Sitonik is now based at the Kuona Trust studios having previously worked at Karen Village and the GoDown where she was a pupil of Patrick Mukabi, which explains the accurate drawing that underpins her work, her expressive line and the clarity of her compositions.

Born in Loitokitok, the artist moved to Nairobi as a child and has been painting full time for around seven years, exhibiting notably at the Polka Dot, the National Museum of Kenya and at Alliance Francais.

Here presenting figure paintings and landscapes plus a couple of woodcuts of her imaginary home — a hut snuggled among trees — Sitonik told me, “My landscapes are how I remember my home to be and how I would want it to be.”

Her wistful self-portrait Lonely Sometimes demonstrates perfectly how her drawing has developed; the modelling secured by weight of line and her appreciation of the importance of detail shown in the realignment of the eyes—so unexpected yet so correct—that lifts the work to another, higher, level and makes it both memorable and special.
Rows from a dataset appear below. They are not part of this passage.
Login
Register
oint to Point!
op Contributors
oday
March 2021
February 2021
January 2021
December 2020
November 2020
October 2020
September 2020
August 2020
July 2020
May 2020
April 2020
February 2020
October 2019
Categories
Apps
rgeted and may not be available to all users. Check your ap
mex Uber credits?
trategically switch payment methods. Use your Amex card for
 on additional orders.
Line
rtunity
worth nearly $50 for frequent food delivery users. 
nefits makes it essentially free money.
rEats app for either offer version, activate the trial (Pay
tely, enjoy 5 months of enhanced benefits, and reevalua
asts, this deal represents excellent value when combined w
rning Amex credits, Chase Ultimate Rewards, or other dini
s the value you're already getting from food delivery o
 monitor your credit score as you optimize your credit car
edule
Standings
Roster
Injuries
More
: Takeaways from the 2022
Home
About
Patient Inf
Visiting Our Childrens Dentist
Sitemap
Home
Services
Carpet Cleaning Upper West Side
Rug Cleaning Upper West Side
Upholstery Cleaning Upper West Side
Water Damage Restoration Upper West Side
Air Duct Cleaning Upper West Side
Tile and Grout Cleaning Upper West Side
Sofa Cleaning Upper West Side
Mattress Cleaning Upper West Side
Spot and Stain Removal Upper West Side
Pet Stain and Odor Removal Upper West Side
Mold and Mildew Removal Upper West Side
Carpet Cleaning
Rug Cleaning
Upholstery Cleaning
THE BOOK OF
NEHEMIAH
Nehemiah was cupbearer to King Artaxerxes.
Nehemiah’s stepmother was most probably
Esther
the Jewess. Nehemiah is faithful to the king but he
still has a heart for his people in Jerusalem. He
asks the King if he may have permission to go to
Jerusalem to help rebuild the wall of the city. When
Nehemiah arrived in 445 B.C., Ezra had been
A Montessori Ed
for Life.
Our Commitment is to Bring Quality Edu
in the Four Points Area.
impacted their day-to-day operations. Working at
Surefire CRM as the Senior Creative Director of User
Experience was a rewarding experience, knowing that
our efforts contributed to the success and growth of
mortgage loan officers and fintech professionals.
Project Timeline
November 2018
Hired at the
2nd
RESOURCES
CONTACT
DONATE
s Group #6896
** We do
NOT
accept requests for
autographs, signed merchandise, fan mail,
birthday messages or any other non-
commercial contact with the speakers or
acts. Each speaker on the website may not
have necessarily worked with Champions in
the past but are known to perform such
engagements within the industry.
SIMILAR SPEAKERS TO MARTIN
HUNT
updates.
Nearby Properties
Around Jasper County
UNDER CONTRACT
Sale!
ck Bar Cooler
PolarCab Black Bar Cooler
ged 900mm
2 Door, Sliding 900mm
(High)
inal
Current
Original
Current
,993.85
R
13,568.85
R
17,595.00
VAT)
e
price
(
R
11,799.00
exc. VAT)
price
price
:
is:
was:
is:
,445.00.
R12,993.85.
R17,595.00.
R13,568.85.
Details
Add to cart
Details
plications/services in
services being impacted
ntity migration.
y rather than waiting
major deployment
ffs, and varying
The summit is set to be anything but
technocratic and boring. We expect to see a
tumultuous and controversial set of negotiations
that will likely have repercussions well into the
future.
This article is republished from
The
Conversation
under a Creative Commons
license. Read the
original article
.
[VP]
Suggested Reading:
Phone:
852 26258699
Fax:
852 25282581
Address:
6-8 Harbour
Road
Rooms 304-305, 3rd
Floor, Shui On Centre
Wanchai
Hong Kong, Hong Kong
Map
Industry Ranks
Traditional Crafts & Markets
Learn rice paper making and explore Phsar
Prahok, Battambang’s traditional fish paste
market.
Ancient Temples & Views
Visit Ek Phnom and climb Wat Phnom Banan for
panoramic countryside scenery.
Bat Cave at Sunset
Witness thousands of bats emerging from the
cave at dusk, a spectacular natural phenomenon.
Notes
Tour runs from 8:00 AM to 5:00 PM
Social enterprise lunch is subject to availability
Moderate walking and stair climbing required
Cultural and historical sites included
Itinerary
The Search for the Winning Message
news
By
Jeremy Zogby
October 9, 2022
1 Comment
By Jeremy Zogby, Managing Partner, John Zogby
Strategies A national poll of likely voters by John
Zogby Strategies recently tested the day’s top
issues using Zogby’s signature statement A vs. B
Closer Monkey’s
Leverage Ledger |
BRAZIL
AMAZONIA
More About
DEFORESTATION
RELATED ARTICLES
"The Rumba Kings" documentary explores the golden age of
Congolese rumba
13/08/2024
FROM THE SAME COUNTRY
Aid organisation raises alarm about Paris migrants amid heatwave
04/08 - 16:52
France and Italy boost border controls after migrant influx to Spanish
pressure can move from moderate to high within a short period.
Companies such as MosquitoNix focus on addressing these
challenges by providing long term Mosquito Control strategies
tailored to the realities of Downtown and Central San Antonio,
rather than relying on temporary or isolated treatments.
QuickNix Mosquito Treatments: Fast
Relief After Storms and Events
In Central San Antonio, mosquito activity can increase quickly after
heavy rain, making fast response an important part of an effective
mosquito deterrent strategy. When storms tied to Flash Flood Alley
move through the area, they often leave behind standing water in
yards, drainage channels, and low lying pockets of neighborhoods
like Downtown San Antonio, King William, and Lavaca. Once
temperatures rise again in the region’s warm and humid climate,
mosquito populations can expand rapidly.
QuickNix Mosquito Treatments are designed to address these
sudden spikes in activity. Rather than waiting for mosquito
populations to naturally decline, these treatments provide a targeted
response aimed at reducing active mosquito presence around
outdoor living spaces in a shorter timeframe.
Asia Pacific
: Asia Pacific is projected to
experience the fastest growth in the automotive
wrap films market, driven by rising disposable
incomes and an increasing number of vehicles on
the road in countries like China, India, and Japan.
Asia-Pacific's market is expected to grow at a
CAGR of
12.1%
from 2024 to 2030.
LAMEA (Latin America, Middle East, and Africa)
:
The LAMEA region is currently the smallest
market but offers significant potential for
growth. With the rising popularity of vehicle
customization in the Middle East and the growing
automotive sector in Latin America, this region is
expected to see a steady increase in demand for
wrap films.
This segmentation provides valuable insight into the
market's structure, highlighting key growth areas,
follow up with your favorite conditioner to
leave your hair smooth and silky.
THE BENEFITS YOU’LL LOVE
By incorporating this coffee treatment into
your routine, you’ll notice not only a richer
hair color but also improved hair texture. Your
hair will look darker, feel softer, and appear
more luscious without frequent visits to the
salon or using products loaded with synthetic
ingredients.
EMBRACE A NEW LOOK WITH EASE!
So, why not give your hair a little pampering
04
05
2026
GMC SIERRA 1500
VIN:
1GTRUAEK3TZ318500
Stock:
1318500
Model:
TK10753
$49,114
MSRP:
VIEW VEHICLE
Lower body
It moves it beyond illustration and by carrying the essence of the subject becomes a valuable portrait.

Exhibiting with Sitonik are Esther Mukuhi and Caroline Mbirua, who also have been working quietly around the Nairobi art scene for several years.

Subtle swirls

Mukuhi who is showing around 20 paintings, places her jewel-like colours within bold black outlines on flattened perspectives that reduce her backgrounds to mazy patterns, and her nostalgic, more literal works like Old School recall the days of public telephone kiosks and feature fashions from the 1970s.

Her instinctive sense of design is given full play in Ante Natal Care and It’s Our Role, featuring repetitions of lips and breasts, capitalising on the power of pattern to the point that their forceful rhythms, brought to a crescendo in Many Faces, would work superbly as minimalist wood or lino cuts.

a1

'Many Faces' by Esther Mukuhi. PHOTO | FRANK WHALLEY | NMG

Inspired by nature, people and colour, Caroline Mbirua in the 27 paintings shown here favours thinned paint in subtle swirls to create figures and landscapes that emerge and recede before us, remaining elusive and mysterious.

The figures in Golden Bracelets and Yellow Music are typical, yet even more successful is a group of some 14 reductive landscapes, many with a single image of a tree or a small huddle of figures; distillations of her enigmatic style.

It is hard to keep a gallery going, it is true, but when talents like these can be unearthed and promoted it all becomes well worth the struggle.